Des professionnels d’ici au service de l’IA
Si les prochains modèles d’intelligence artificielle (IA) utilisés en médecine, en finance ou en droit fonctionnent bien, c’est grâce à des humains, experts dans leur domaine, qui ont consacré des heures à les entraîner, y compris des Québécois.
Des sociétés comme l’américaine Mercor, valorisée à 10 milliards de dollars américains, et sa concurrente micro1, estimée à 500 millions, se sont spécialisées dans le recrutement d’experts issus de divers domaines afin de perfectionner les technologies développées par des entreprises telles qu’OpenAI, Anthropic ou Microsoft. À elles seules, Mercor et micro1 emploient des dizaines de milliers de personnes à travers le monde.
Bien que ces entreprises ne révèlent pas le nombre de consultants québécois dans leurs rangs, des recherches en ligne montrent de nombreuses offres d’emploi dans la région de Montréal. Mercor, par exemple, recherche des spécialistes en finance, en immobilier ou en commerce de détail, tandis que micro1 propose des postes en mathématiques, en physique ou en nutrition.

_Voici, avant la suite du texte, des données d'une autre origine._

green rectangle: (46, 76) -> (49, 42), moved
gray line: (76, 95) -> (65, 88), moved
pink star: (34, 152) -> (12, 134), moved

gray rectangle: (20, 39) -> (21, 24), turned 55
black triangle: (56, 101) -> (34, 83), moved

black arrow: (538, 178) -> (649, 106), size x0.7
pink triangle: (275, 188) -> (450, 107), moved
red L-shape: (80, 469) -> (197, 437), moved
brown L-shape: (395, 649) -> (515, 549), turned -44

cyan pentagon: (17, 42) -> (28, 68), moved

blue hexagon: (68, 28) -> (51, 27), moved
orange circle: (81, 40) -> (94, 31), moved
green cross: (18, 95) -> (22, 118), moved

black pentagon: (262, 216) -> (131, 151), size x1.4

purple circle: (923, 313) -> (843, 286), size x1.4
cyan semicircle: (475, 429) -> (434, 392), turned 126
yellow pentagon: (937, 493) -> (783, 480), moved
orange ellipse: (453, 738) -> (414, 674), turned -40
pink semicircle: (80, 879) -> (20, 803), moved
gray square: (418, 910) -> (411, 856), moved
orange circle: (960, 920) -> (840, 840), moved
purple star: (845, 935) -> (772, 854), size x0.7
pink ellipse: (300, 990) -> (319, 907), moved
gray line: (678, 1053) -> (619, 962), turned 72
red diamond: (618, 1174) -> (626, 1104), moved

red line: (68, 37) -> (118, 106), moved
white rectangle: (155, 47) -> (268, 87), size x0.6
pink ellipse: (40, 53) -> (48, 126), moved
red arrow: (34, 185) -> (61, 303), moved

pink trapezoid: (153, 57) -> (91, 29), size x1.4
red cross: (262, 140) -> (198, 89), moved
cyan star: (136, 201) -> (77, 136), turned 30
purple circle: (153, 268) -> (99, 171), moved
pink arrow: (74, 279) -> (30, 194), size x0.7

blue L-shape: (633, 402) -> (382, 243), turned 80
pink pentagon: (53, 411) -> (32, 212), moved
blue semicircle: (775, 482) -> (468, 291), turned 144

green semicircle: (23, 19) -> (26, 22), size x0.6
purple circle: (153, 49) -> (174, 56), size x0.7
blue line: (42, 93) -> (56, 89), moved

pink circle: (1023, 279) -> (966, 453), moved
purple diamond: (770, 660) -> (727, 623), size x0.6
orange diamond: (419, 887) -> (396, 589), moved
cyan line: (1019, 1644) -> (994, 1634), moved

Denis Soulières, hématologue et oncologue au CHUM avec près de 28 ans d’expérience, a été recruté par micro1 pour entraîner les systèmes d’IA de ses clients. Il a été contacté via LinkedIn et a passé une entrevue avec un agent conversationnel. Depuis environ huit mois, il consacre entre 2 et 10 heures par semaine au développement d’une plateforme médicale d’un important acteur de l’IA, pour lequel il valide le comportement du modèle d’IA et analyse des résultats. Sa rémunération dépasse 200 dollars américains de l’heure.
Monique Provost, traductrice semi-retraitée de Shawinigan, travaille également pour Mercor et micro1, bien que son rôle exige moins d’expertise. Elle annotent des photos, des vidéos et des extraits sonores pour enseigner à l’IA les « codes québécois » de la langue et de la culture, avec un salaire variant de 35 à 50 dollars l’heure. Elle a également trouvé une communauté professionnelle, échangeant avec d’autres personnes dans le monde.
Ces experts contribuent à améliorer des IA, mais Monique Provost souligne que ces technologies ne remplaceront jamais complètement le jugement humain. Cette opinion est partagée par Jean-François Sénéchal, chargé d’enseignement à la Faculté de philosophie de l’Université Laval, qui étudie les enjeux éthiques de l’IA.
Cependant, il est important de ne pas oublier le sort des nombreux travailleurs, souvent mal rémunérés, dans des pays comme le Kenya ou la Colombie, qui effectuent des tâches répétitives pour aider à entraîner l’IA. Sénéchal note que ces travailleurs, souvent sous-payés et travaillant dans des conditions difficiles, représentent une grande partie de la main-d’œuvre impliquée dans l’entraînement de l’IA.
Cet article a été publié dans le numéro de juin 2026 de L’actualité, sous le titre « Experts à la tâche ».